The problem
From the entries that follow, gather each line holding the word "Right".

=== Begin Enclosure ===

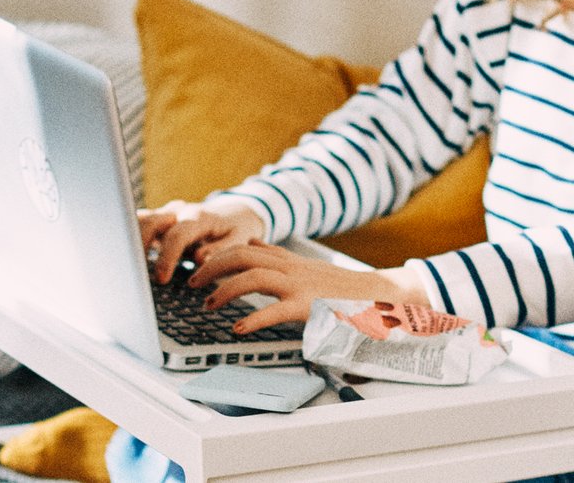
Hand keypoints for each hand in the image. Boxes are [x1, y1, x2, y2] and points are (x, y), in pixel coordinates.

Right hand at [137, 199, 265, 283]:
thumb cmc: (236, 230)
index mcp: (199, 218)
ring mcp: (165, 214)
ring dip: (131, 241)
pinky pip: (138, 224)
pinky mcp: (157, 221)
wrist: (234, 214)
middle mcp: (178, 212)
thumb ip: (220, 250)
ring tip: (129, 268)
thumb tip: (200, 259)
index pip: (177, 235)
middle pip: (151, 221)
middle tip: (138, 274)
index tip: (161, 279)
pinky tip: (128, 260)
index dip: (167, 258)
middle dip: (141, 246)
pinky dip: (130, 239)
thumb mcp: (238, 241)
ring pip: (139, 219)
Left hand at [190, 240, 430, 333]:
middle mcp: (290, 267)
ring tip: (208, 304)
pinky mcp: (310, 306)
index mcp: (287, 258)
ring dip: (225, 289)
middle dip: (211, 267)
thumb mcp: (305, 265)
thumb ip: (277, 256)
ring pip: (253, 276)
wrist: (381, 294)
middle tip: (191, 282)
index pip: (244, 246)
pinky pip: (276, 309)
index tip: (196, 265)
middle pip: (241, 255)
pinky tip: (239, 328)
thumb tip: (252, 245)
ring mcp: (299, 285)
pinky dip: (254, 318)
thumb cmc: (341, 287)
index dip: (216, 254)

=== End Enclosure ===
=== Begin Enclosure ===

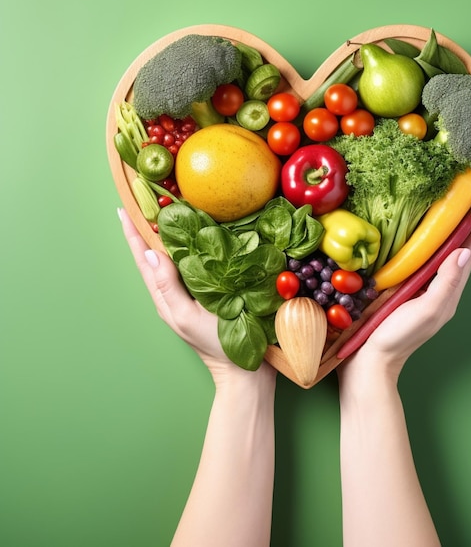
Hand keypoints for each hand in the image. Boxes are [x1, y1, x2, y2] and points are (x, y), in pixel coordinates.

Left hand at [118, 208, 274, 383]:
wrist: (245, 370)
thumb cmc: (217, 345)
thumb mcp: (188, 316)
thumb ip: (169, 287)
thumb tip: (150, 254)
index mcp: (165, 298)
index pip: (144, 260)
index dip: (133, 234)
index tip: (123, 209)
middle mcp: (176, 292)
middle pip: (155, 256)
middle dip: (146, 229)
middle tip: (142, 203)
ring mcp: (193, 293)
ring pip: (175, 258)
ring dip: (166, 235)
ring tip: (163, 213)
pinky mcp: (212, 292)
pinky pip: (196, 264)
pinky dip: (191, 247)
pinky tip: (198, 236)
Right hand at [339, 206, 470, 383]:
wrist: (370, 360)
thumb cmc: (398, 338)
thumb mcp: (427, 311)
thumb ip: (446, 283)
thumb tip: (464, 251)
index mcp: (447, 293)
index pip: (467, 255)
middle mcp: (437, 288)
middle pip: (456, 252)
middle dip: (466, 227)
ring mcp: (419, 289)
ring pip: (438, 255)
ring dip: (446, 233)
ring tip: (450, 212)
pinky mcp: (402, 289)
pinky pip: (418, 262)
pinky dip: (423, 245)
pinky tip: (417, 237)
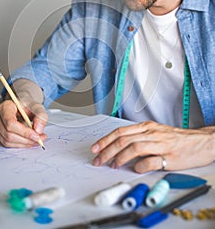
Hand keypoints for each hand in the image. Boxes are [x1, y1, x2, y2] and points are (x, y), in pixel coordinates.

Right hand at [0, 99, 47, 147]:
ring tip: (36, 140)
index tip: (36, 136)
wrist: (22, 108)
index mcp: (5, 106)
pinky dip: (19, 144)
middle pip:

=== End Enclosure ===
=== Begin Enclosure ===

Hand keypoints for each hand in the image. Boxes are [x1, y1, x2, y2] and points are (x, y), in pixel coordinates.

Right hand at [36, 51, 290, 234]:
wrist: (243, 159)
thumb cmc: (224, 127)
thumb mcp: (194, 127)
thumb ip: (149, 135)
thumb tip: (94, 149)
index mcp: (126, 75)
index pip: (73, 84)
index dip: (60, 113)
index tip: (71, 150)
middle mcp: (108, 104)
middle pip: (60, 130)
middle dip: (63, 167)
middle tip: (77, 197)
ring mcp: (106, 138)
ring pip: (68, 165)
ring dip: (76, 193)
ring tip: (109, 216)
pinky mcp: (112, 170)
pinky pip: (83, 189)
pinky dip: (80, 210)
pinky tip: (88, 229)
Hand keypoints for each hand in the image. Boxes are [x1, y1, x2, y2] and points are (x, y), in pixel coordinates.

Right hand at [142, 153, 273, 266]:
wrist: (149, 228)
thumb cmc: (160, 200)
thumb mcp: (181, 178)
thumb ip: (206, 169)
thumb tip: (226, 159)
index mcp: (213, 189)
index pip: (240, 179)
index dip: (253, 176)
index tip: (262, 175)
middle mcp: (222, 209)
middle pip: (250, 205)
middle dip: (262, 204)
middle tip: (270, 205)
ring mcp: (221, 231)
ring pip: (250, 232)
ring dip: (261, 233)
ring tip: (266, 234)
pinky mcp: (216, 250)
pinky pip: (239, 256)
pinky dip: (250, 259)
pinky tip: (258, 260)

=== End Enclosure ===

Final answer
Right hand at [137, 199, 265, 283]:
Right hand at [339, 206, 470, 383]:
Right hand at [0, 99, 47, 147]:
Right hand at [36, 51, 290, 234]:
Right hand at [142, 153, 273, 266]:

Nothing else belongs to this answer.